Ahçik
Biz bu yaşadığımız yıllarda aynı dinin farklı mezheplerinden olanlarını bile kabullenemezken , bundan yüzyıl önce insanlar dinleriyle birbirlerini yargılamamayı, sevmeyi, hatta birbirlerine sevdalanmayı başarabilmişler, öyle ki peşleri sıra şiirler şarkılar yazabilmişler de biz bu dönemde onları duyup kendimizden utanmışız.. Ne oldu da aradan onca yıl geçti ve biz onca yıl boyunca hep geriye gittik? Birbirimizi sevmek için bulduğumuz sebepleri ne oldu da kısırlaştırabildik? Dini bahane ettik, kültürü bahane ettik, dili bahane ettik, siyaseti bahane ettik her bahaneyle daha az sevdik, daha az sevdikçe daha çok bahane bulduk.. Bizi birbirimize düşman mı ettiler kardeşim ? Karşılıklı iki köyünün birbirini sevmemesi nerden çıkmış mesela?

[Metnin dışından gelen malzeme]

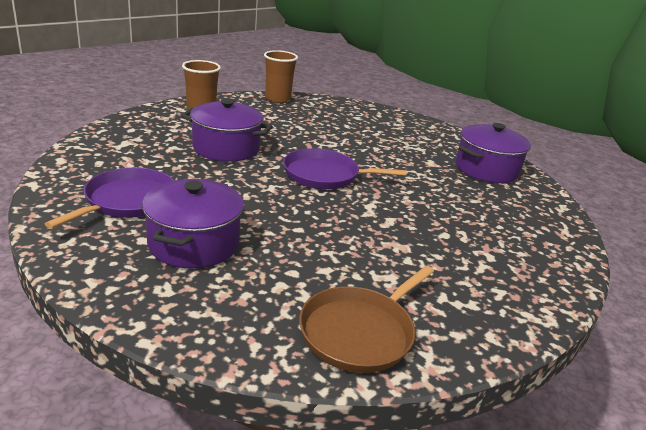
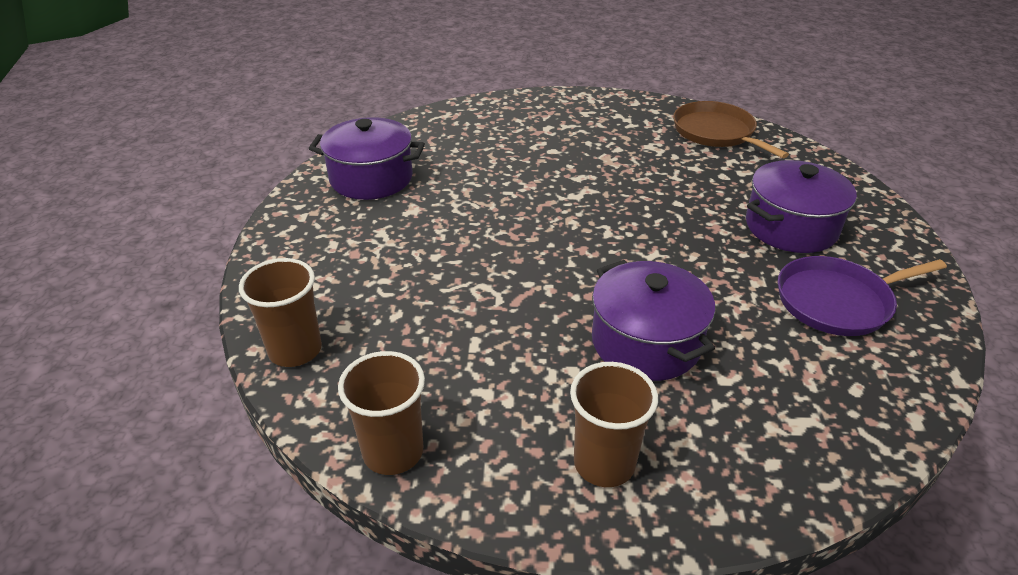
camera: 130 degrees left, 10 degrees up
(325, 175) = (568, 245): purple pan -> none
(358, 108) = (295, 350): none -> brown cup
(360, 332) = (716, 133): brown pan -> brown pan turned 120 degrees counterclockwise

Komşu iki şehrin birbirini sevmemesi nerden çıkmış? Müslümanı hristiyana sövdüren, aleviyi sunni ye küstüren ayrımcılık nerden çıkmış? Yeni olmuş bunlar belli ki.. Çünkü bak, adamın biri yıllar önce yazmış, ben başka dinden olan bi kadına gönül verdim diye.. adam yazmış gönlümü bağladım ardındaki saçına diye.. şimdi başka mezhepten diye arkadaş bile ettirmiyor bazıları çocuklarını.. Türlü türlü konuşuyorlar birbirleri hakkında.. O çocuklar büyüyünce daha nefret dolu çocuklar yetiştirecekler birbirlerine.. Ah kardeşim.. Dirensek de bizi yönlendirmeye çalışan ne çok şey var şu hayatta ve hepsine başkaldırmak ne kadar zor…Yazık ki din mezhep bi yana dursun para ve mevki işin içine girmiş artık, işler iyice çirkinleşmiş yani.. Herneyse, Mustafa’nın biri bundan yıllar önce nasıl sevdalanmış ya, ben ona geleyim; şu türküden biraz bahsedeyim sana ;Bu türkü bana sevdanın din ırk ayrımı yapmadığını anlatıyor kardeşim. Rivayete göre Müslüman bir Mürk (Mustafa) Hristiyan bir Ermeni’ye (Ahçik) sevdalanıyor. Var sözlerini sen oku, türkü her şeyi anlatıyor zaten:
Ahçiği yolladım Urum eline
Eser bad-ı saba zülfün teline
Gelseni götürem İslam eline
Serimi sevdaya salan o Ahçik
Vardım kiliseye baktım haçına
Gönlümü bağladım sırma saçına
Gel seni götürem Harput içine
Serimi sevdaya salan o Ahçik
Vardım kiliseye haç suda döner
Ahçiği kaybettim yüreğim yanar
Ben dinen dönersem el beni kınar
Serimi sevdaya salan o Ahçik
Bi düşünsene bu türküyü yazan adamın fikrinin ışığını, duygularının saflığını… Sevdasını dine, ona buna esir etmeyen bu adamın cesaretini bi düşünsene! Hele ki bundan yüz yıl önce!!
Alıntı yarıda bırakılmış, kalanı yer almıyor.